Add dependency verification description to ReadMe.md

ReadMe.md

@@ -147,6 +147,27 @@ From this root project there are Run/Debug Configurations for running `IDEA` or
 * Run the `IDEA` run configuration in the project
 * A child IntelliJ IDEA with the Kotlin plugin will then startup
 
+### Dependency verification
+
+We have a [dependencies verification](https://docs.gradle.org/current/userguide/dependency_verification.html) feature enabled in the
+repository for all Gradle builds. Gradle will check hashes (md5 and sha256) of used dependencies and will fail builds with
+`Dependency verification failed` errors when local artifacts are absent or have different hashes listed in the
+[verification-metadata.xml](https://github.com/JetBrains/kotlin/blob/master/gradle/verification-metadata.xml) file.
+
+It's expected that `verification-metadata.xml` should only be updated with the commits that modify the build. There are some tips how
+to perform such updates:
+
+- Use auto-generation for getting an initial list of new hashes (verify updates relate to you changes).
+
+`./gradlew -M sha256,md5 help`
+
+*(any other task may be used instead of `help`)*
+
+- Consider removing old versions from the file if you are updating dependencies.
+- Leave meaningful `origin` attribute (instead of `Generated by Gradle`) if you did some manual verification of the artifact.

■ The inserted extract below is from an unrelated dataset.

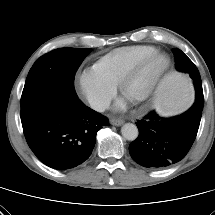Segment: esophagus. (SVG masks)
<instances>
[{"label":"esophagus","mask_w":215,"mask_h":215,"mask_svg":"<svg viewBox=\"0 0 215 215\" xmlns=\"http://www.w3.org/2000/svg\"><path fill=\"white\" fill-rule=\"evenodd\" d=\"M110 123L114 126H120L121 124H123V120L121 119H110Z\"/></svg>","instance_id":"obj_1"}]
</instances>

+- Always do manual verification if several hashes are needed and a new `also-trust` tag has to be added.
+- If you’re adding a dependency with OS mentioning in an artifact name (`darwin`, `mac`, `osx`, `linux`, `windows`), remember to add 
+  counterparts for other platforms.
 
 # License
 Kotlin is distributed under the terms of the Apache License (Version 2.0). See [license folder](license/README.md) for details.